--- start Record set ---

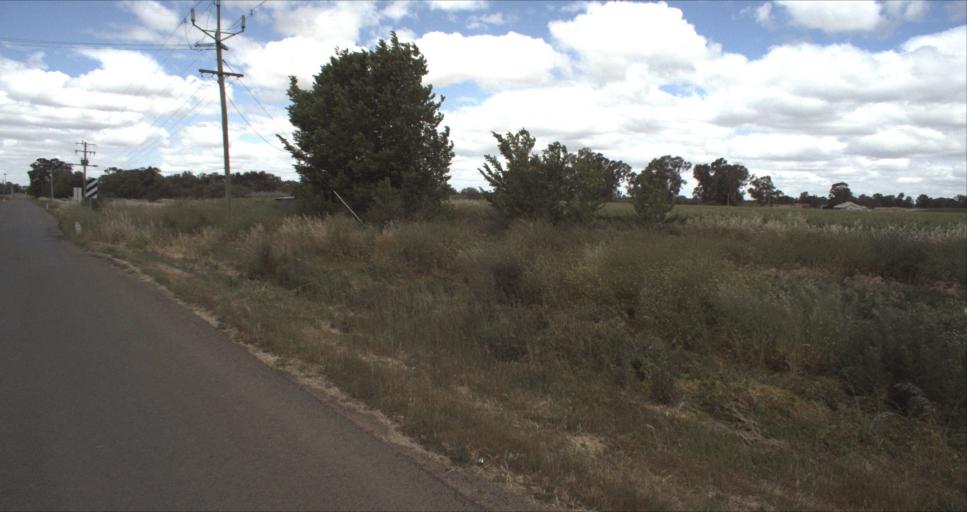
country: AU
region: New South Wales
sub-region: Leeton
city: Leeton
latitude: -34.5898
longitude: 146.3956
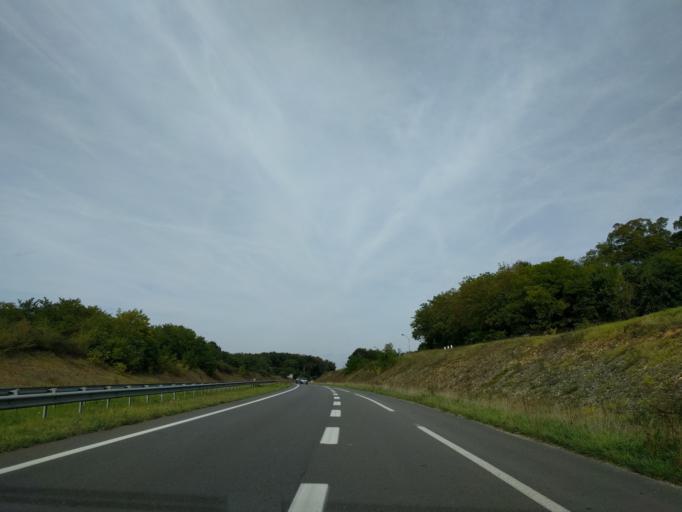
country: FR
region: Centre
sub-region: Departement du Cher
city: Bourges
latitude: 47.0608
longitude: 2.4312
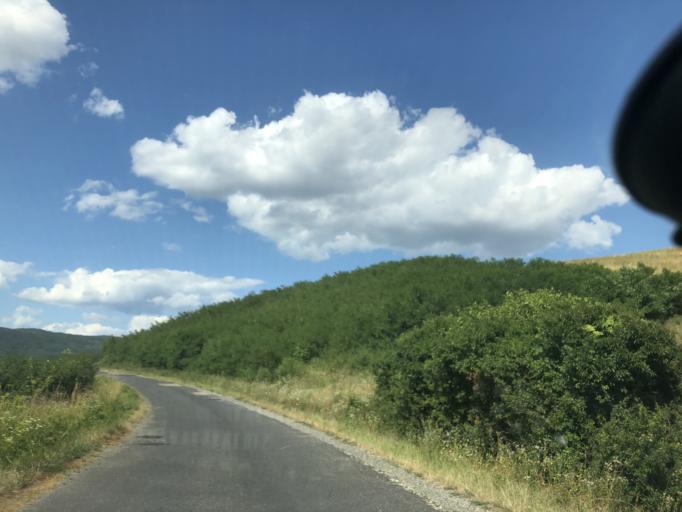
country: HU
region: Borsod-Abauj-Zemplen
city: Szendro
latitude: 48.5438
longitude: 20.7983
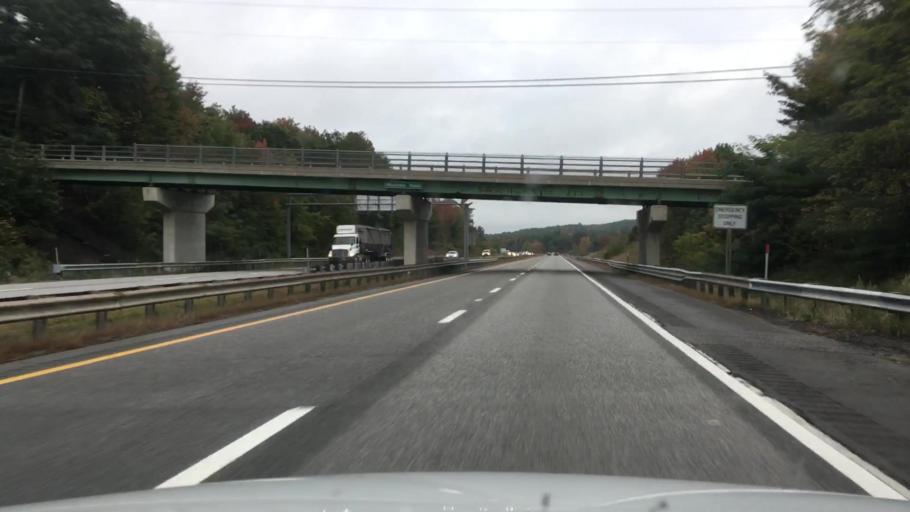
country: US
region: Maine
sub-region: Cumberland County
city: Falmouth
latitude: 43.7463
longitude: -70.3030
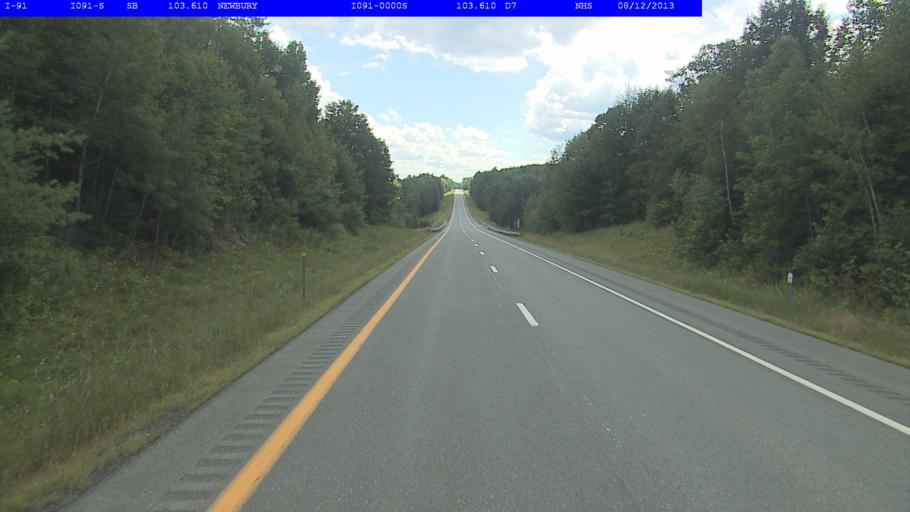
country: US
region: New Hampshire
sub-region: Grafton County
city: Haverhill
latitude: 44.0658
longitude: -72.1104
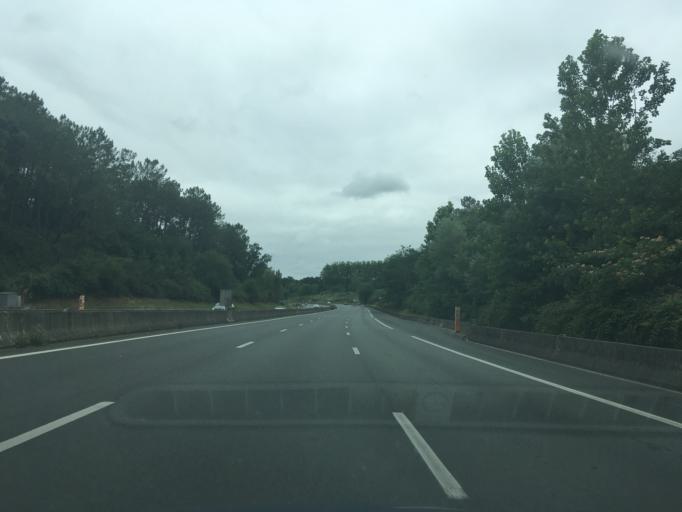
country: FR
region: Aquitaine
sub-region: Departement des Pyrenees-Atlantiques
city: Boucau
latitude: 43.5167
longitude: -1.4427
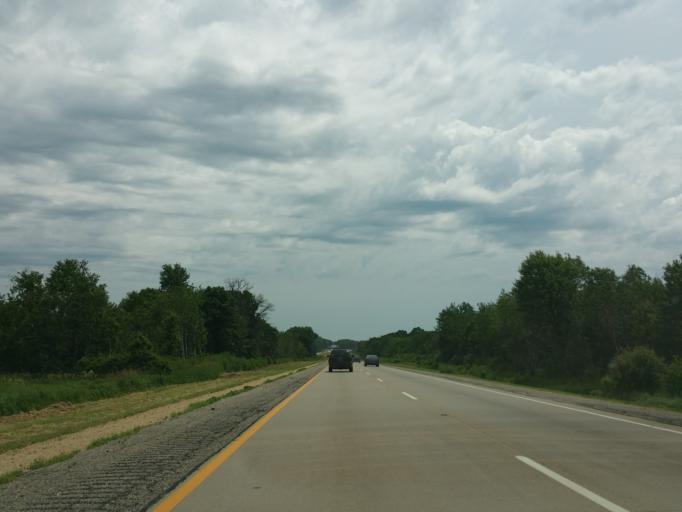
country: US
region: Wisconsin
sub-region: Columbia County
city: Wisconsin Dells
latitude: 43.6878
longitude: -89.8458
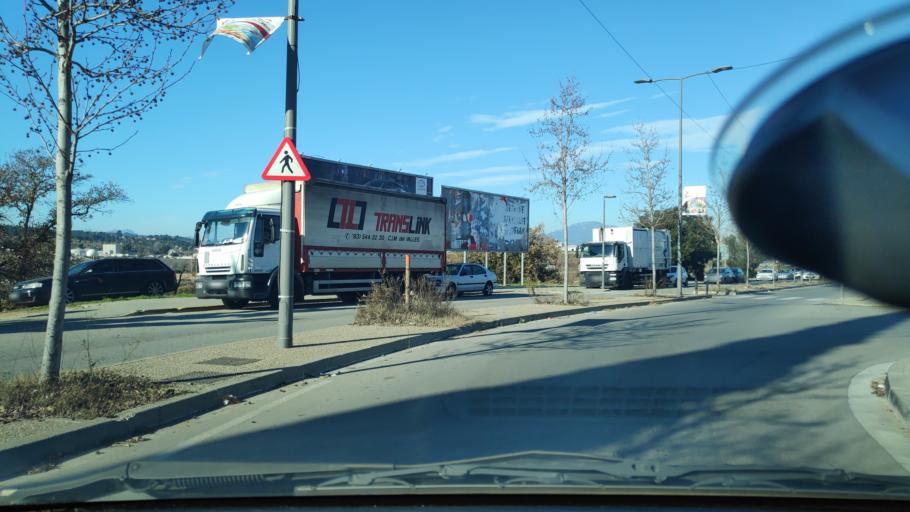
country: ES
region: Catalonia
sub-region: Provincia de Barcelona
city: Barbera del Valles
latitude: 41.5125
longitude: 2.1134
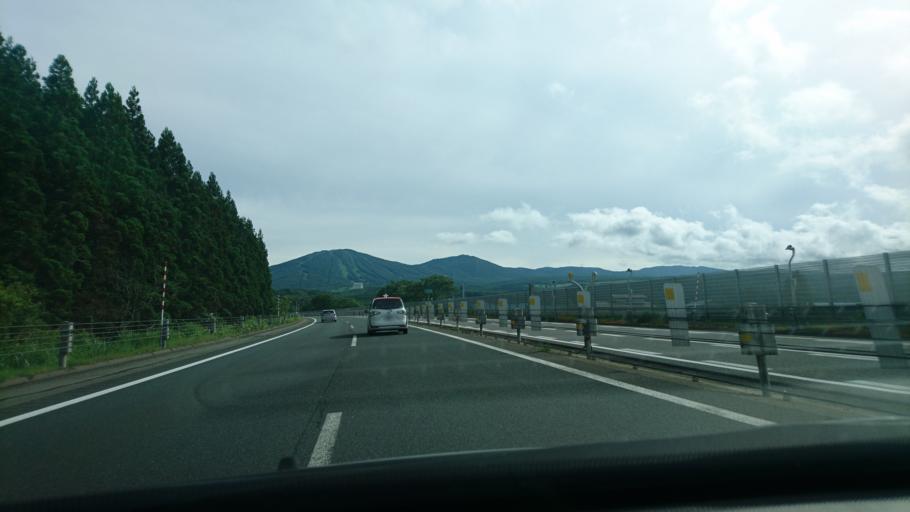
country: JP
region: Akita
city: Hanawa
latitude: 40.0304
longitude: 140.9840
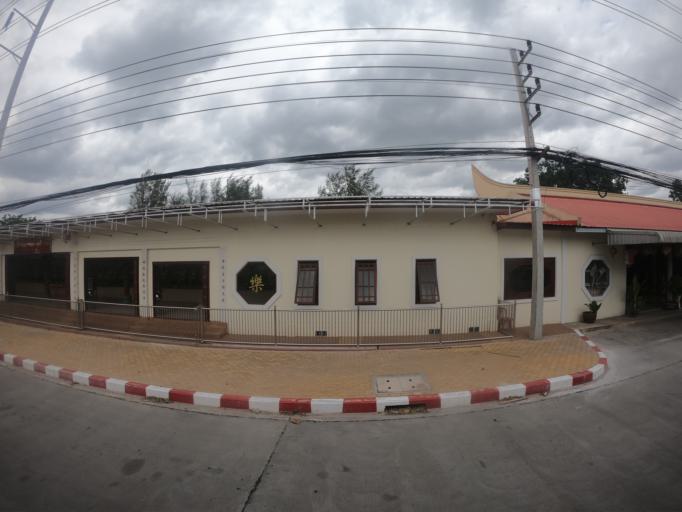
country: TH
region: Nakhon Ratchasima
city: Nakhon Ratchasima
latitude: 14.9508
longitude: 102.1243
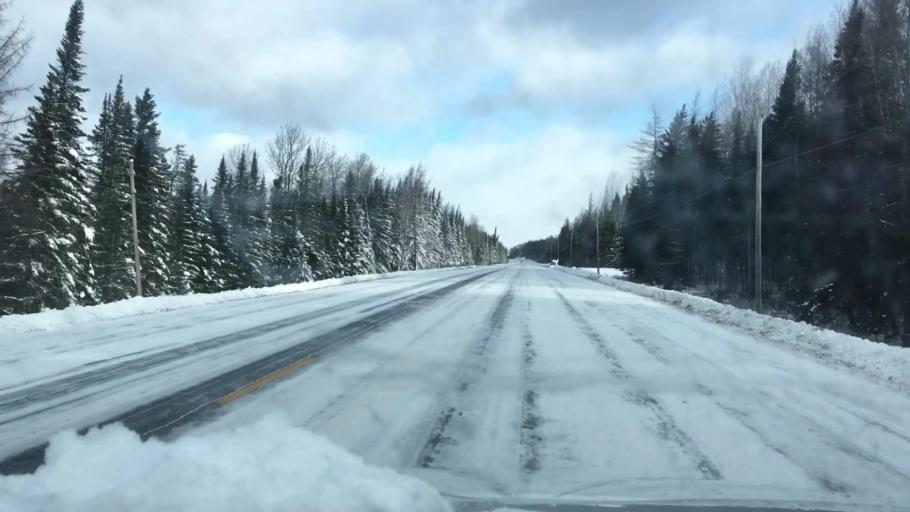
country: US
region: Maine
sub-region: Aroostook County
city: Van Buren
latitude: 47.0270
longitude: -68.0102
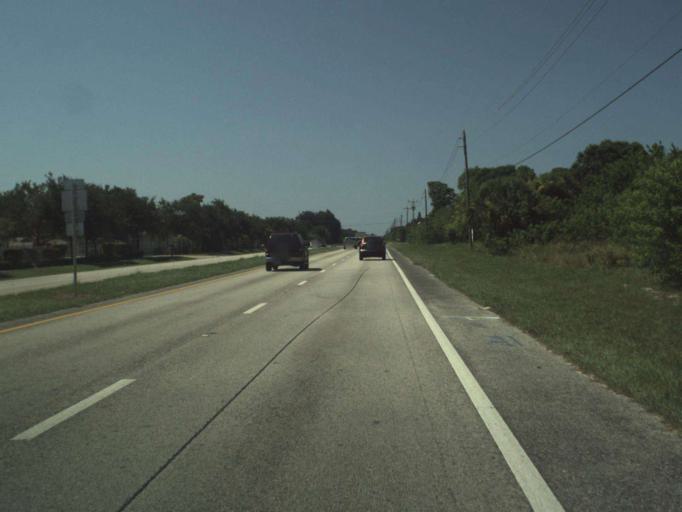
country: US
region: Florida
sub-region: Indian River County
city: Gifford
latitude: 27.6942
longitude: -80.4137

--- end Record set ---

▸ **Problem to work on**
Render everything from the line containing "longitude: 102.1243" down to the final line above as a numbered list, omitting any blank lines and leaving out the pictures.

▸ **Result for this task**
1. longitude: 102.1243
2. country: US
3. region: Maine
4. sub-region: Aroostook County
5. city: Van Buren
6. latitude: 47.0270
7. longitude: -68.0102
8. country: US
9. region: Florida
10. sub-region: Indian River County
11. city: Gifford
12. latitude: 27.6942
13. longitude: -80.4137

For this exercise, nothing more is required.